In keeping with the spirit of unity as the community faces challenging times, Suzanne Ford, a transgender woman who is the executive director of San Francisco Pride, was invited to attend this year and will be speaking.
“SF Pride supports the People’s March,” Ford stated. “We want to honor their work, and we are grateful to be part of their event.”
Inn told the B.A.R. that “she [Ford] and I will be standing up there together, so we make sure we always have Black, Brown, and Indigenous folks on our stages.”
Inn added, “We want to uplift Pride this year.”
Federal attacks on DEI
As the B.A.R. previously reported, SF Pride lost some corporate sponsorships in the wake of renewed hostility to diversity, equity, and inclusion efforts that became more pronounced when Trump issued several executive orders this year targeting DEI. Already, recent years saw some companies backtrack on DEI efforts. The Bud Light brand was pummeled by conservatives after parent company Anheuser-Busch in 2023 partnered with trans influencer Dylan Mulvaney. Retail giant Target pulled back on stocking Pride merchandise in its stories, earning the ire of LGBTQ creatives, as the B.A.R. detailed.
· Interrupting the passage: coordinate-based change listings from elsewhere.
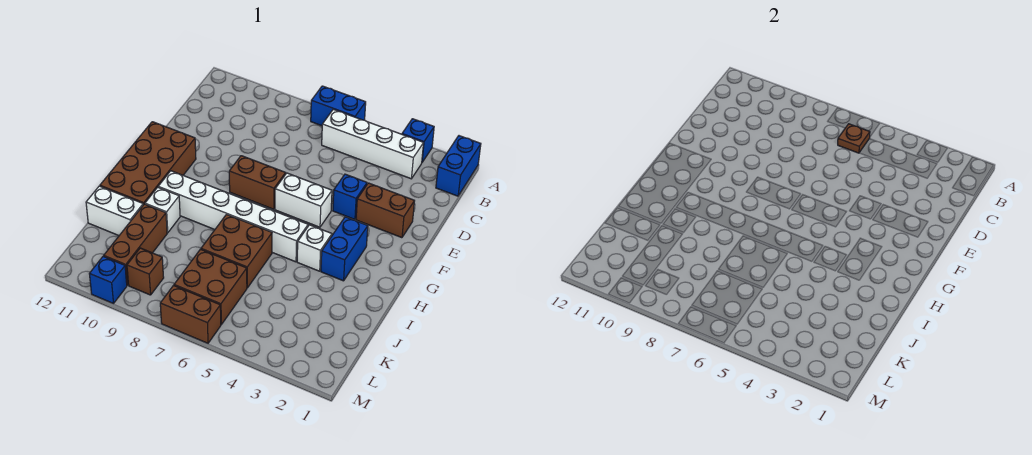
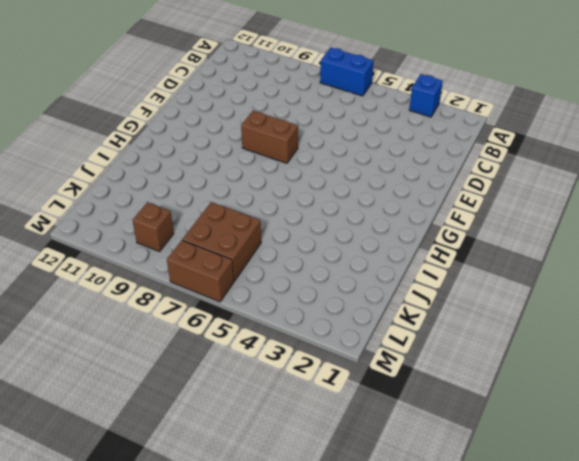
none -> blue brick A1:B1 level 1
none -> white brick B3:B6 level 1
none -> brown brick E2:E3 level 1

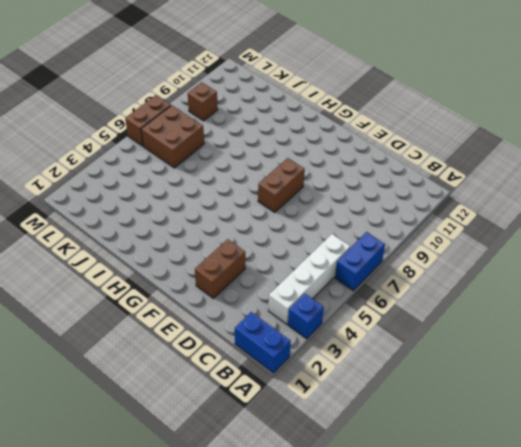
none -> blue brick E4 level 1
none -> white brick F5:F6 level 1
none -> brown brick F11:I12 level 1

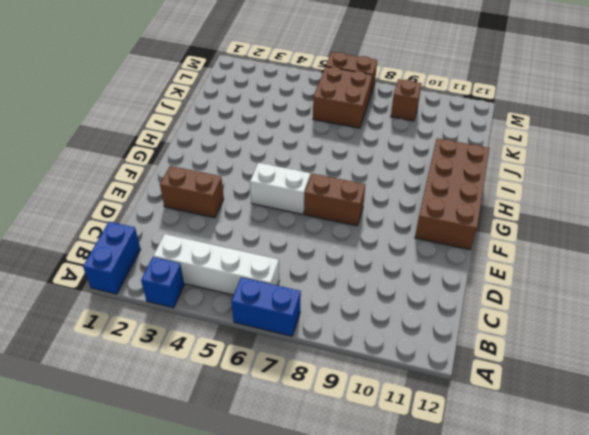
none -> blue brick E4 level 1
none -> blue brick G3:H3 level 1
none -> white brick H4 level 1

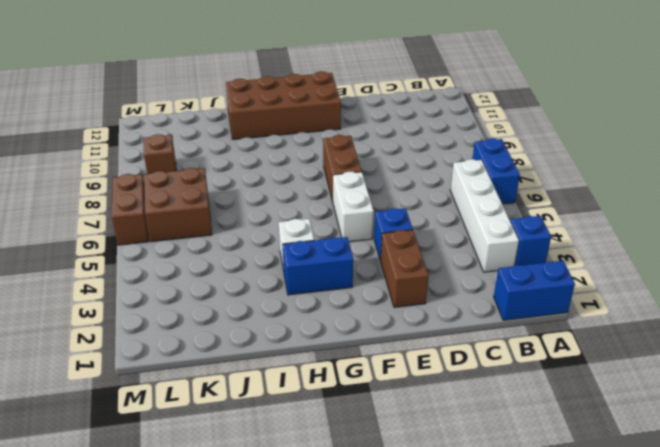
none -> white brick H5:H10 level 1
none -> brown brick I6:J7 level 1
none -> white brick I10 level 1

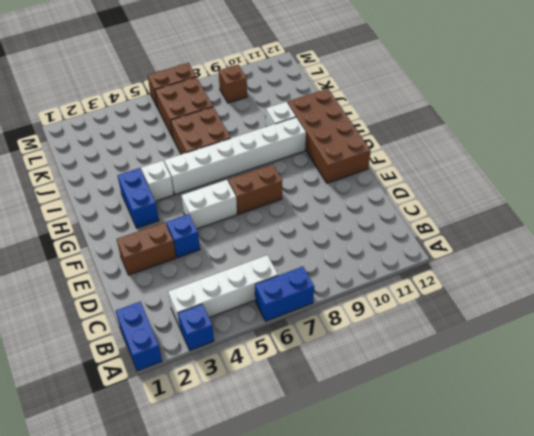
none -> brown brick J10:L10 level 1
none -> white brick J11:J12 level 1
none -> blue brick M10 level 1

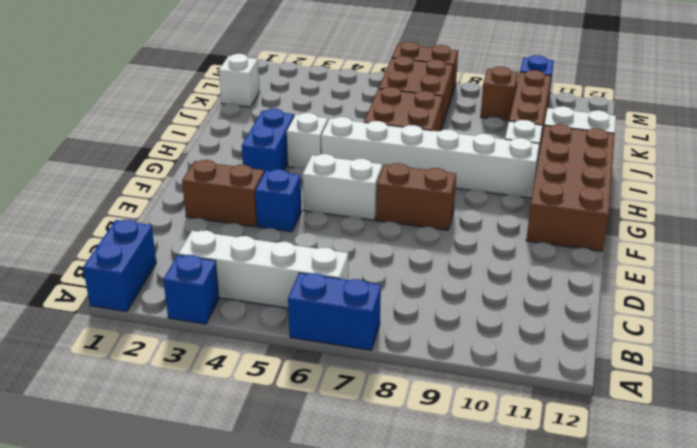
white brick K1 level 1 -> none
none -> brown plate B6 level 2

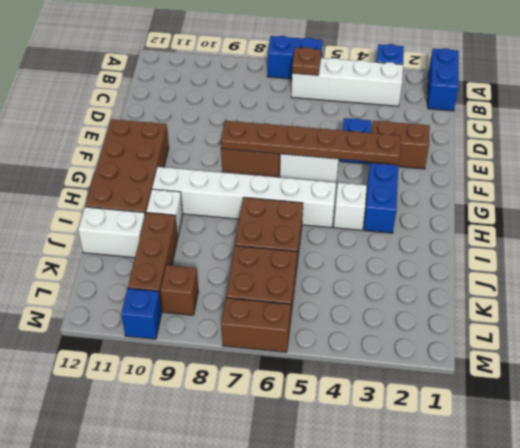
brown plate F3:F8 level 2 -> none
As for Trump, his executive order No. 14168 states that, “It is the policy of the United States to recognize two sexes, male and female,” and defines sex as “an individual's immutable biological classification” and not a synonym for gender identity. This order on gender identity also prohibits federal contractors and grantees from recognizing and respecting their identities or advocating for their civil rights. Executive orders Nos. 14151 and 14173 terminate equity-related grants and prohibit federal contractors and grantees from employing DEI and accessibility principles in their work.
Several nonprofits, including the San Francisco AIDS Foundation, the San Francisco Community Health Center, and the GLBT Historical Society filed a federal lawsuit against those orders. Last week, U.S. District Judge Jon S. Tigar granted a preliminary injunction, as the B.A.R. reported.
The People’s March will be arriving at the Civic Center Plaza around 12:30 p.m., coinciding with the city’s Juneteenth celebration. (Juneteenth, which celebrates June 19 as the day the emancipation proclamation was enforced in Texas after the Civil War, was made a federal holiday by a law signed by then-President Joe Biden in 2021.)
Vocalist Ariel Bowser will be singing “Lift Every Voice and Sing,” widely known as the Black national anthem.
Honey Mahogany, a Black, queer trans person who is the head of the city’s Office of Transgender Initiatives, told the B.A.R. that, “One of the things to keep in mind is all our liberation is interconnected, and we have to come together to fight for our rights, fight for each other, and fight for our democracy.”
“Some of that change has to come through building coalitions, putting away petty differences, and coming together to fight for our rights,” Mahogany said in a phone interview. “Juanita and Alex work really really hard – always happy to support both of them.”
Front and center at this year’s march will be “the unlawful power grabs we’ve seen, the attacks on our democracy,” Inn said. “We have to show the resistance will continue no matter what they do. They have shown us the blatant abuse of power and direct attacks on civil liberties. It has to galvanize us like never before. Our outrage is real.”
The celebration in the plaza will continue till 4 p.m. Organizers are planning it to be “a celebration of culture and community with DJs, performers, and artists’ booths.”
“Freedom isn't stolen in one dramatic, thunderous coup,” Inn stated in a news release. “It's eroded by a thousand small concessions, by a gradual normalization of the unthinkable, by a collective hesitation born of exhaustion or disbelief. It's lost when we wait too long, hoping for someone else to draw the line.
“We are not waiting for permission,” Inn added. “We are not waiting for someone else to draw the line. We are here today, because the hour is now. The decision rests not with them, but with us. This country is us.”